Ken Vandermark (KV): Normally that stuff kind of annoys me because you’re trying to concentrate and you’re trying to be specific about where you do things, whether it’s completely improvised or not. And you have to listen very acutely to recognise all the components of what’s going on, especially if it’s completely improvised. And the environment has a big hand in what you choose to do, the acoustics of the space, the interaction with the audience, the presence of the audience. And then the sound in the room, not just the acoustics but what’s happening in the room. I find it extremely irritating when photographers leave their click on their shutter on, especially on digital cameras where that’s absurd. There’s no reason for it.

But to answer your question, with the music that I play in a context with John and Eddie and other improvisers who work in a more… ambient is the wrong word because it implies too much status and too little motion, and there’s a lot of motion in the music that Eddie and John do. But I think of it more in terms of a “John Cage experience.” When that background stuff was happening and these noises were happening, I let it go because these long stretches of silence that sometimes happen in the music that John and Eddie do that unless you’re in some super rarefied environment, which is basically non-existent, there is going to be sound happening in those spaces. And I learnt to enjoy that aspect. That’s part of what’s happening in the music – and you let go of the control issue on that.

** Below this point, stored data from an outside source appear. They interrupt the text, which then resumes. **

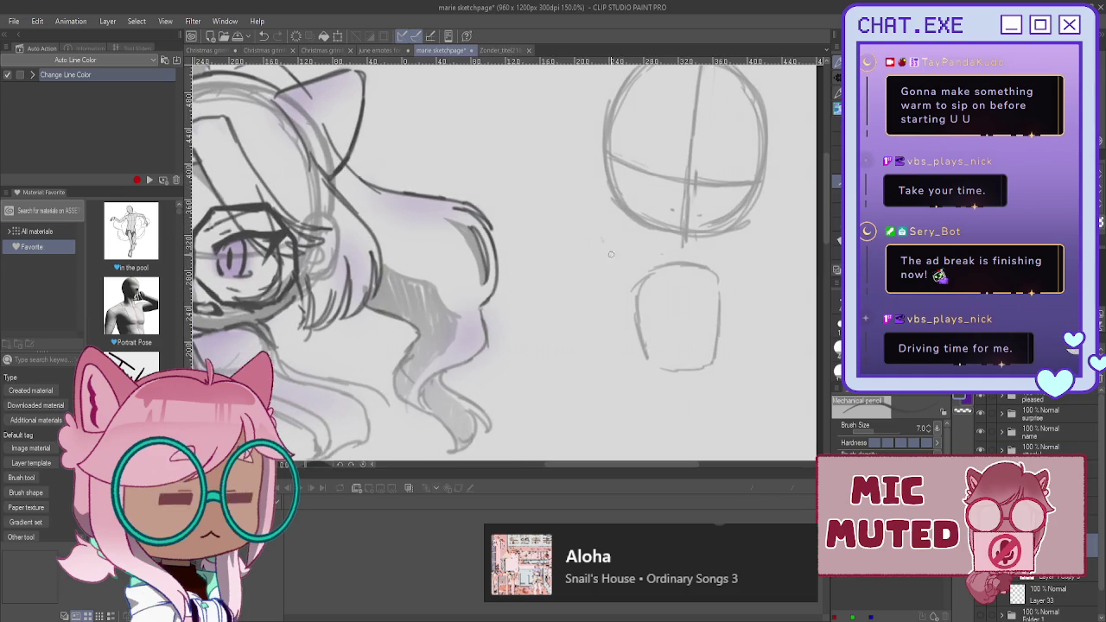
pyautogui.moveTo(604, 250); pyautogui.dragTo(606, 252)
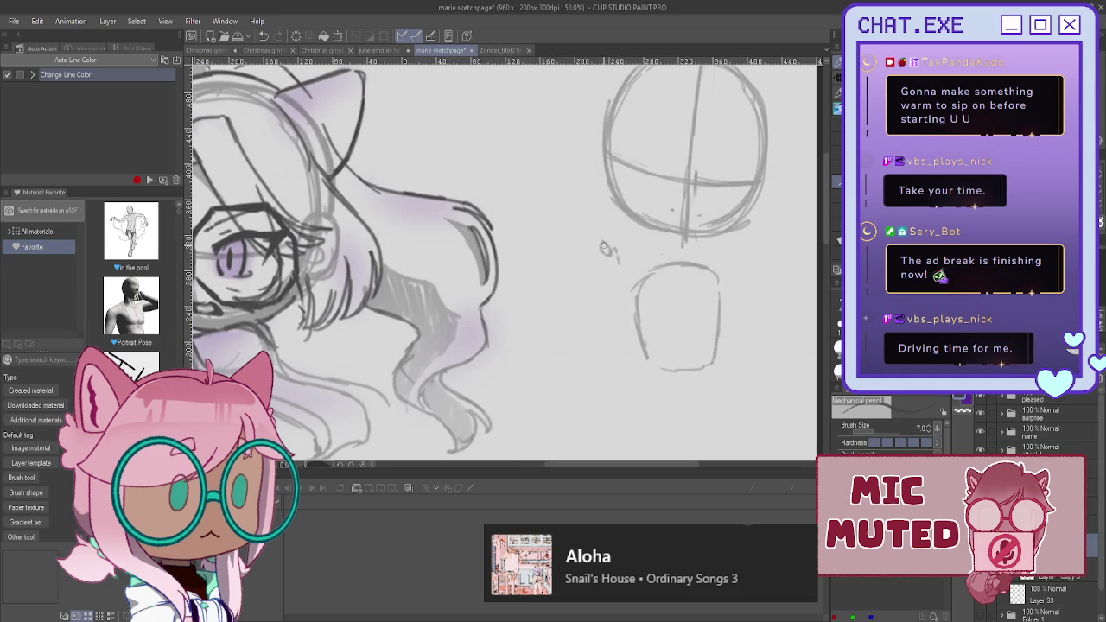
pyautogui.moveTo(591, 261); pyautogui.dragTo(604, 259)
pyautogui.moveTo(616, 261); pyautogui.dragTo(617, 276)
# - Lasso the doodle and move it left and down over two transforms, then deselect
pyautogui.press('m')
pyautogui.moveTo(584, 218)
pyautogui.mouseDown()
pyautogui.moveTo(605, 287)
pyautogui.moveTo(585, 285)
pyautogui.mouseUp()
pyautogui.press('ctrl+t')
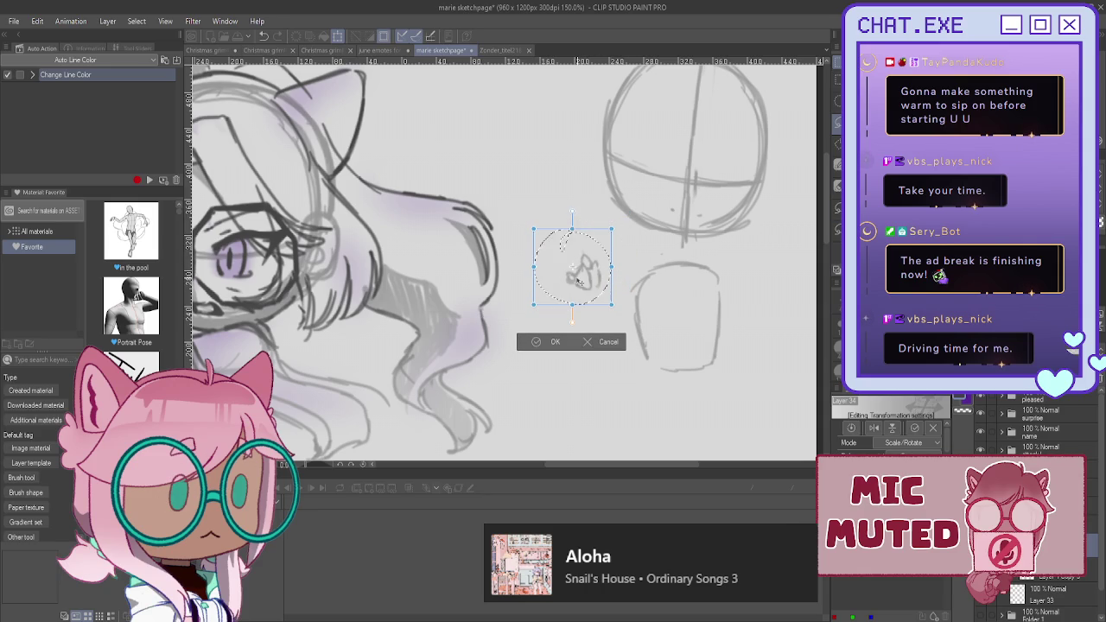
pyautogui.click(536, 343)
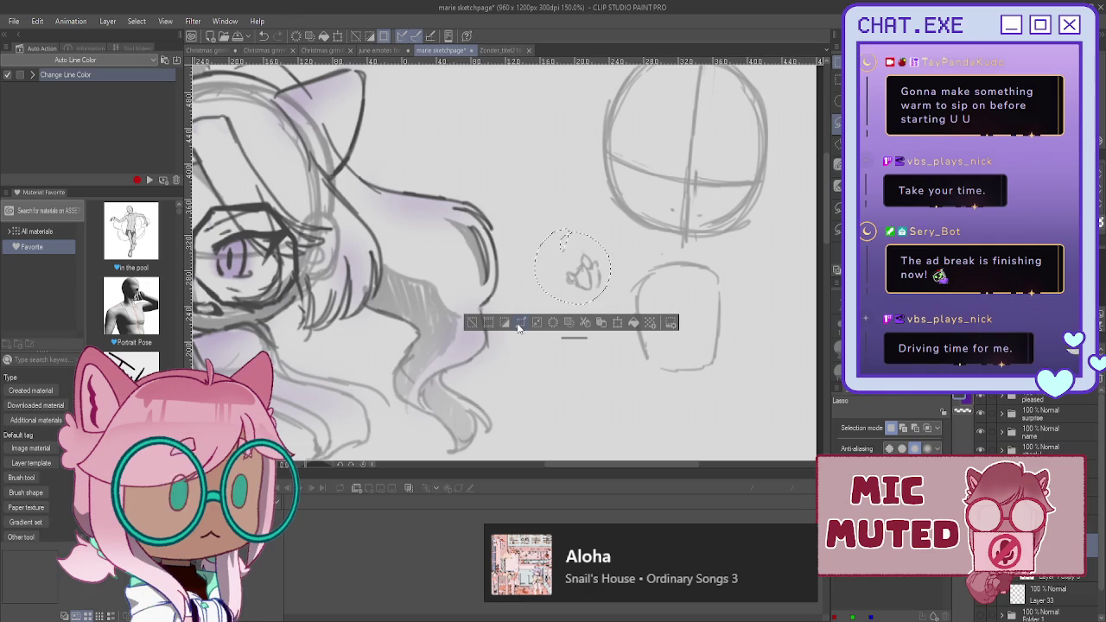
pyautogui.click(618, 322)
pyautogui.moveTo(538, 292); pyautogui.dragTo(538, 311)
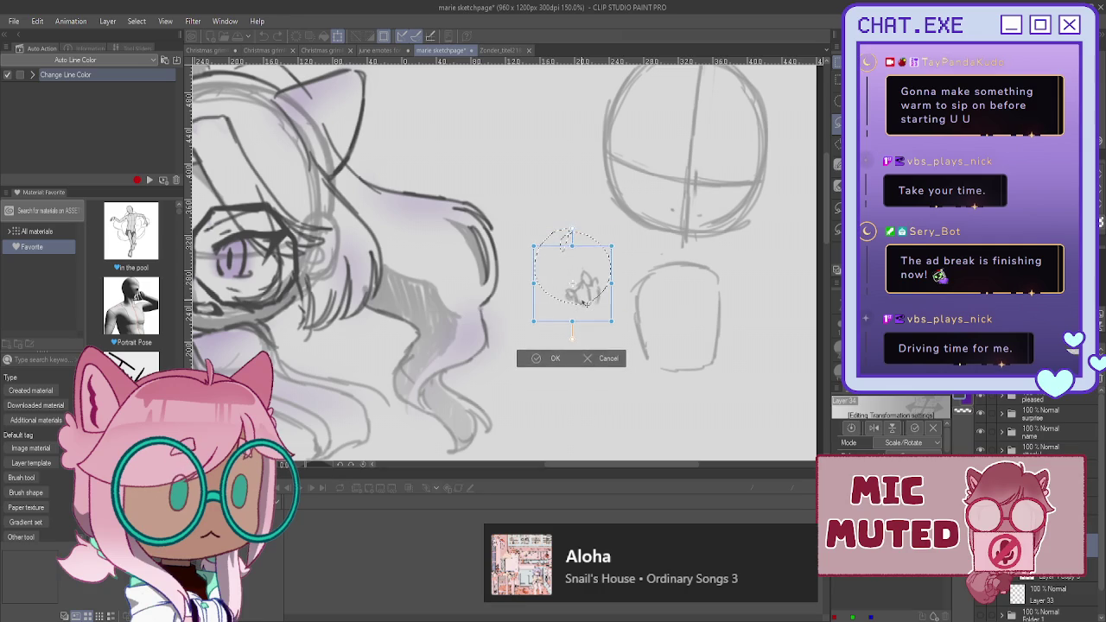
pyautogui.click(536, 360)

I find it worse, actually, with other kinds of improvising because there’s another dynamic… not a dynamic in terms of volume, but another set of interactions happening. And the environment, even though it affects the music, it’s not so much a part of the music in some ways, if you know what I mean. There’s so much space in what John Tilbury and Eddie Prévost do together that the environment is going to be present in that space. Whereas other kinds of improvising where there’s a lot of activity, a lot of volume. Let’s say if I’m playing with Lean Left, if we stopped and suddenly someone was taking a bunch of pictures in that gap, it would be like “ah man, you’ve just undermined all this activity that we’ve done.” But with John and Eddie, it’s like “okay, that’s the environment we’re in right now. That’s part of the space and the space is part of what we’re doing.” The nature of the music is incorporative of the space, if that makes sense.

SS: That’s really interesting. It reminds me of a performance I saw by Keith Rowe a few years ago at the Stone in New York City. And similar to last night it was quite hot, and the venue didn’t to turn the air conditioning on. At the same time outside the venue’s door there was a really drunk woman who was being asked to be quiet but her response was to keep yelling “fuck your performance!” In some strange way I think Keith Rowe actually really enjoyed this, and he started responding to it, and making it part of the performance.

KV: There’s nothing else you can do in that situation. You’ve got to interact with them on some level. To be antagonistic to it just… it takes everything out of the music at that point. In those situations… an ambulance going by and all these kinds of ambient sounds when you’re living in the city and playing in a room like Café Oto or The Stone, which have, kind of, equivalent spaces. It’s a storefront, you’re on the street, that stuff is going to be part of what happens sometimes. If you’ve got a drunk, belligerent person screaming fuck you right outside the window, if you get frustrated by that and say “okay, well, now I’m not going to play until that stops,” you’re not facing the reality that you’re not in a pristine concert hall. It’s more realistic to just contend with the environment if you can. I’m not always good at doing that but last night, I was enjoying myself so much I said “okay, fuck it.”

SS: In certain ways what you’re describing sounds like different approach to composition, much like John Cage, through embracing that indeterminacy, seeing what happens, and following those flows.

KV: Yes, exactly. And if you incorporate that stuff then it becomes another element, another layer of what’s happening. And that can be really useful. Years ago John and Eddie they were playing with Keith Rowe and sometimes he had the radio going and it would pick up some almost random pop tune in the middle of a performance with AMM. I found it to be akin to that last night, where you’ve got this heavy beat going and it has nothing specific to do with what we’re playing and yet it has everything to do with what we’re playing because it’s all to do with the environment we’re playing in. And that’s very conditional music, it’s about the condition of the space, the environment itself I think, in a way that some other kinds of improvised music are less so.

SS: In that sense it makes the space itself seems much more important then often thought, or at least that I’ve thought of it. During an improvised performance it’s almost as if musicians don’t just collaborate with each other but everything around them. It sounds like you’re talking about collaboration with the space itself.

KV: Absolutely. If I’m playing solo, the space becomes the duo. The environment, the acoustics of the space, what I can and can’t do on the instruments becomes a major factor in how I play. And that’s true in duos or trios or ensembles, whatever size. Those elements of the environment are going to change my choices. In some rooms, if they’re really dry acoustically, there’s a lot of overtones that I can’t utilise that I was able to utilise yesterday. If the music is extremely loud, there’s a lot of things that I can’t do that I could do yesterday at the concert. Those conditions completely change my choices and that becomes a big factor in how I play, what other people are hearing me do, how they bounce off it, what they’re going to be doing too with the space.

The environment is the extra element that’s a big contributor with completely improvised music. When you’re playing pieces, you’re almost imposing the compositional framework on the environment and you’re trying to navigate the implications of the pre-composed materials in a performance that involves improvisation and meet the needs of the composition, whatever the environment is about. I’ve played in spaces with large groups where the acoustics are unbelievably reverberant and it’s really hard to hold the music together because with a drummer, it’s bouncing all over the place, all these people playing. It’s like a chaos in the room. But you’re supposed to be playing these written pieces and you’ve got to adapt to that. And in a sense, you’re imposing the requirements of the piece on a space that’s not suited to it because that’s where you got booked, that’s where the gig is. If you’re doing something completely improvised, even if it’s the same group, the way that group would play in a totally reverberant space to a completely dry space, the music would be highly different.